▶ **About this task**: Output each entry exactly as written.

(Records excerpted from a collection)

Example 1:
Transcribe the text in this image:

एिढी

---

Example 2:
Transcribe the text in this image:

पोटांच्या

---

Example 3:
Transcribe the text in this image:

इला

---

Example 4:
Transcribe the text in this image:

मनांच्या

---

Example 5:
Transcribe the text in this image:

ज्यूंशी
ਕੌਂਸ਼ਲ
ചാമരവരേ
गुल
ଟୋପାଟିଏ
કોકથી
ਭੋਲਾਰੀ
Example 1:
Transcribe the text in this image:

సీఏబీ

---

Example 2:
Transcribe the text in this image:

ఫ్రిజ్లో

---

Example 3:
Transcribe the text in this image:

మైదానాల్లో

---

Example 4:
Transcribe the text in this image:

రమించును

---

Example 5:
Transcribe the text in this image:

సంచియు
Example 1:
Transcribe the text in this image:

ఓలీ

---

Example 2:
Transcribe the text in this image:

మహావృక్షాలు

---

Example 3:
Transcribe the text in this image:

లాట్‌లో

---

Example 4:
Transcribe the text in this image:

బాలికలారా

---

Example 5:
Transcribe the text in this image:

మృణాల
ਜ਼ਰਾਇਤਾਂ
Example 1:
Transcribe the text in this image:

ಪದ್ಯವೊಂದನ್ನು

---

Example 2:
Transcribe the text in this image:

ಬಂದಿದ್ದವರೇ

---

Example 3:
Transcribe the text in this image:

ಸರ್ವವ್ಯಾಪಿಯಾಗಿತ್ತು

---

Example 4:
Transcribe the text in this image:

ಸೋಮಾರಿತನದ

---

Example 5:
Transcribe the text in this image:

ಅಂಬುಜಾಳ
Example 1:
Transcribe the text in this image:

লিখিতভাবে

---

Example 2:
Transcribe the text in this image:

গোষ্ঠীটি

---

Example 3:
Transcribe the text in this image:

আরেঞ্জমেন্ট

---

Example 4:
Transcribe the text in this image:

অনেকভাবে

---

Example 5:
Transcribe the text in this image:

▶ **Task answer**:
Example 1:
Transcribe the text in this image:

एिढी

---

Example 2:
Transcribe the text in this image:

पोटांच्या

---

Example 3:
Transcribe the text in this image:

इला

---

Example 4:
Transcribe the text in this image:

मनांच्या

---

Example 5:
Transcribe the text in this image:

ज्यूंशी
ਕੌਂਸ਼ਲ
ചാമരവരേ
गुल
ଟୋପାଟିଏ
કોકથી
ਭੋਲਾਰੀ
Example 1:
Transcribe the text in this image:

సీఏబీ

---

Example 2:
Transcribe the text in this image:

ఫ్రిజ్లో

---

Example 3:
Transcribe the text in this image:

మైదానాల్లో

---

Example 4:
Transcribe the text in this image:

రమించును

---

Example 5:
Transcribe the text in this image:

సంచియు
Example 1:
Transcribe the text in this image:

ఓలీ

---

Example 2:
Transcribe the text in this image:

మహావృక్షాలు

---

Example 3:
Transcribe the text in this image:

లాట్‌లో

---

Example 4:
Transcribe the text in this image:

బాలికలారా

---

Example 5:
Transcribe the text in this image:

మృణాల
ਜ਼ਰਾਇਤਾਂ
Example 1:
Transcribe the text in this image:

ಪದ್ಯವೊಂದನ್ನು

---

Example 2:
Transcribe the text in this image:

ಬಂದಿದ್ದವರೇ

---

Example 3:
Transcribe the text in this image:

ಸರ್ವವ್ಯಾಪಿಯಾಗಿತ್ತು

---

Example 4:
Transcribe the text in this image:

ಸೋಮಾರಿತನದ

---

Example 5:
Transcribe the text in this image:

ಅಂಬುಜಾಳ
Example 1:
Transcribe the text in this image:

লিখিতভাবে

---

Example 2:
Transcribe the text in this image:

গোষ্ঠীটি

---

Example 3:
Transcribe the text in this image:

আরেঞ্জমেন্ট

---

Example 4:
Transcribe the text in this image:

অনেকভাবে

---

Example 5:
Transcribe the text in this image:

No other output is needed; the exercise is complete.